View Source Bumblebee.Text.Generation behaviour (Bumblebee v0.1.2)

An interface for language models supporting sequence generation.

Link to this section Summary

Callbacks

Initializes an opaque cache input for iterative inference.

Functions

Builds a numerical definition that generates sequences of tokens using the given language model.

Initializes an opaque cache input for iterative inference.

Link to this section Callbacks

Link to this callback

init_cache(spec, batch_size, max_length, inputs)

View Source
@callback init_cache(
  spec :: Bumblebee.ModelSpec.t(),
  batch_size :: pos_integer(),
  max_length :: pos_integer(),
  inputs :: map()
) :: Nx.Tensor.t() | Nx.Container.t()

Initializes an opaque cache input for iterative inference.

Link to this section Functions

Link to this function

build_generate(model, spec, opts \\ [])

View Source
@spec build_generate(Axon.t(), Bumblebee.ModelSpec.t(), keyword()) ::
  (params :: map(), inputs :: map() -> Nx.t())

Builds a numerical definition that generates sequences of tokens using the given language model.

The model should be either a decoder or an encoder-decoder. The tokens are generated by iterative inference using the decoder (autoregression), until the termination criteria are met.

In case of encoder-decoder models, the corresponding encoder is run only once and the intermediate state is reused during all iterations.

The length of the generated sequence is not fixed, however it can be controlled via several options.
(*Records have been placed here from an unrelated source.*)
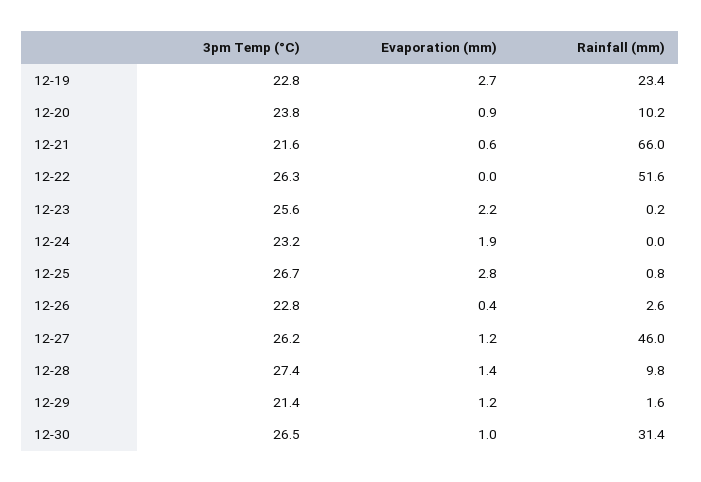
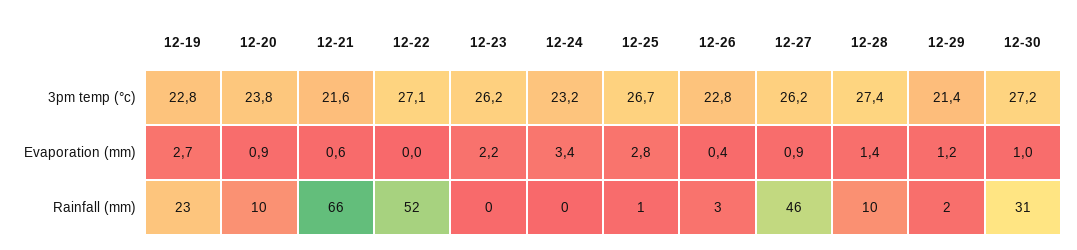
3pm Temp (°C), 12-22: 26.3 -> 27.1
3pm Temp (°C), 12-23: 25.6 -> 26.2
Evaporation (mm), 12-24: 1.9 -> 3.4
Evaporation (mm), 12-27: 1.2 -> 0.9
3pm Temp (°C), 12-30: 26.5 -> 27.2

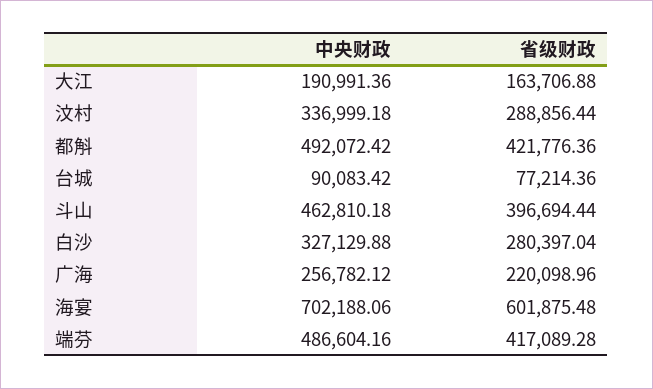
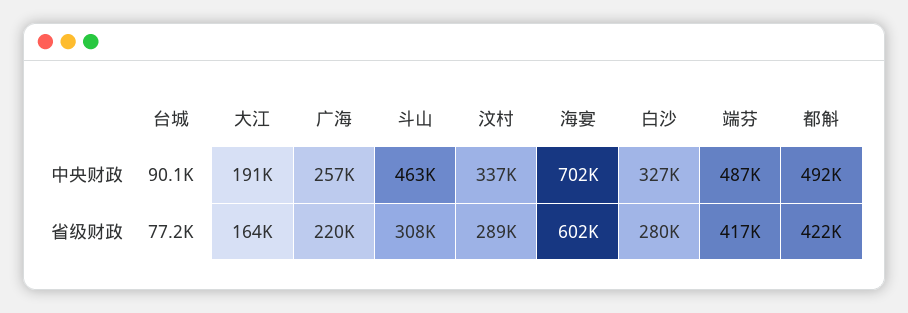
省级财政, 斗山: 396694.44 -> 308000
Note that either :max_new_tokens or :max_length must be specified.

options

Options

  • :max_new_tokens - the maximum number of tokens to be generated, ignoring the number of tokens in the prompt

  • :min_new_tokens - the minimum number of tokens to be generated, ignoring the number of tokens in the prompt

  • :max_length - the maximum length of the sequence to be generated. Note that this length includes the length of the input prompt (including padding). In general, prefer :max_new_tokens, which ignores the number of tokens in the prompt

  • :min_length - the minimum length of the sequence to be generated. Note that this length includes the length of the input prompt (including padding). In general, prefer :min_new_tokens, which ignores the number of tokens in the prompt

  • :decoder_start_token_id - the id of the initial token when generating from scratch, in case of encoder-decoder models

  • :bos_token_id - the id of the beginning-of-sequence token

  • :eos_token_id - the id of the end-of-sequence token

  • :pad_token_id - the id of the padding token

  • :forced_bos_token_id - the id of the token to force as the first generated token

  • :forced_eos_token_id - the id of the token to force as the last generated token when :max_length is reached

The default token option values are taken from the given model specification when available.

Link to this function

init_cache(spec, batch_size, max_length, inputs)

View Source
@spec init_cache(Bumblebee.ModelSpec.t(), pos_integer(), pos_integer(), map()) ::
  Nx.t()

Initializes an opaque cache input for iterative inference.